Doing a lot of thinking about telling my parents we’re getting married. That sounds like the sort of conversation that should be joyful, but as with so many things in families, it’s more complicated than it should be. My mom (who is the Minister of Foreign Affairs in their household) really doesn’t like Z, although over the last three or so years of our six-year relationship, she has been civil to him most of the time.

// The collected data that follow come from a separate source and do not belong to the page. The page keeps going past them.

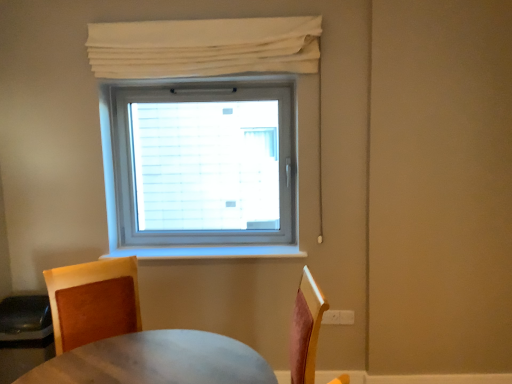
What is the approximate height of brown leather chair at lower left?

brown leather chair at lower left is 22.87 inches in height.

Identify the location of brown leather chair at lower left. The width and height of the screenshot is (512, 384). (93, 301).

This screenshot has width=512, height=384. Describe the element at coordinates (93, 301) in the screenshot. I see `brown leather chair at lower left` at that location.

You are a GUI agent. You are given a task and a screenshot of the screen. Output one action in this format:
    pyautogui.click(x=<x>, y=<y>)
    Task: Click on the white fabric curtain at upper center
    This screenshot has height=384, width=512.
    Given the screenshot: What is the action you would take?
    pyautogui.click(x=204, y=47)

Image resolution: width=512 pixels, height=384 pixels. What do you see at coordinates (204, 47) in the screenshot?
I see `white fabric curtain at upper center` at bounding box center [204, 47].

Locate an element on the screen. brown leather chair at lower left is located at coordinates (93, 301).

Which object is positioned more to the right, white fabric curtain at upper center or brown leather chair at lower left?

white fabric curtain at upper center.

Does white fabric curtain at upper center lie behind brown leather chair at lower left?

That is True.

Does point (276, 44) lie behind point (116, 295)?

Yes, point (276, 44) is behind point (116, 295).

From the image's perspective, is white fabric curtain at upper center over brown leather chair at lower left?

Yes, from the image's perspective, white fabric curtain at upper center is over brown leather chair at lower left.

From a real-world perspective, who is located lower, white fabric curtain at upper center or brown leather chair at lower left?

brown leather chair at lower left.

Is white fabric curtain at upper center wider or thinner than brown leather chair at lower left?

Considering their sizes, white fabric curtain at upper center looks slimmer than brown leather chair at lower left.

So Goddess knows how that’s going to go. I really hate drama. I will ride to the end of the Earth on an ill-fitting bicycle to avoid conflict. But my mom is a fucking drama queen. I don’t use that choice of words to be cruel. She was dealt a tough hand in her life, didn’t have healthy role models growing up, and has exhibited a lot of strength and wit in getting by as an adult. BUT. She doesn’t have a mature approach to dealing with people who are different than her set of ideals. (Z has flaws. I get it. But she can’t get past her perception of those flaws.)

Although she does try, she also doesn’t really have a handle on when it’s appropriate to just let me live my life. (Case in point – she called me yesterday all worried about whether or not I pluck my eyebrows. She is seriously worried that, should I pluck my eyebrows, they’ll never grow back and I will regret it terribly when I’m older. Of course, I reassured her that I would never do such a thing. Because really, do I want to have a fight about my eyebrows? I do not.)

So all this is to say that, while I want to do the right thing, and have my parents over for a nice dinner and tell them, like a group of mature adults that Z and I have decided to solemnize our relationship, there is a very real potential that it could all go sideways. Best case scenario: a sort of horrified silence, and an undertone of sadness to the rest of the evening, because they have GOT to have seen this coming. Worst case scenario: sobbing, insane accusations, damaged relationships.

We’re going to do it anyways, because the time is here for me to be the grownup in my relationship with my parents. I need to set the tone of mature, compassionate interactions. If I think telling them we’re getting married is going to be a gong show, wait until we tell them we’re having a baby. Wait until we tell them that baby is going to the supreme evil DAYCARE. (Remember the eyebrow conversation? Well my mom doesn’t believe in daycare. Jesus.)

Grown-up me. Strong me. While I certainly have the capacity to over-think anything at all, I am reasonably sure that this is what I want. Z and I have a low-drama, supportive relationship, and we make each other happy. I know there is nothing worse than parental disapproval – I remember my friend M all in knots when he first moved in with his then-girlfriend, because his Catholic parents disapproved. It’s a terrible feeling. But the solution is just to be sensitive and considerate of them, and try to have a mature relationship with them WHILE LIVING YOUR LIFE. And that’s what we are planning to do. Next weekend.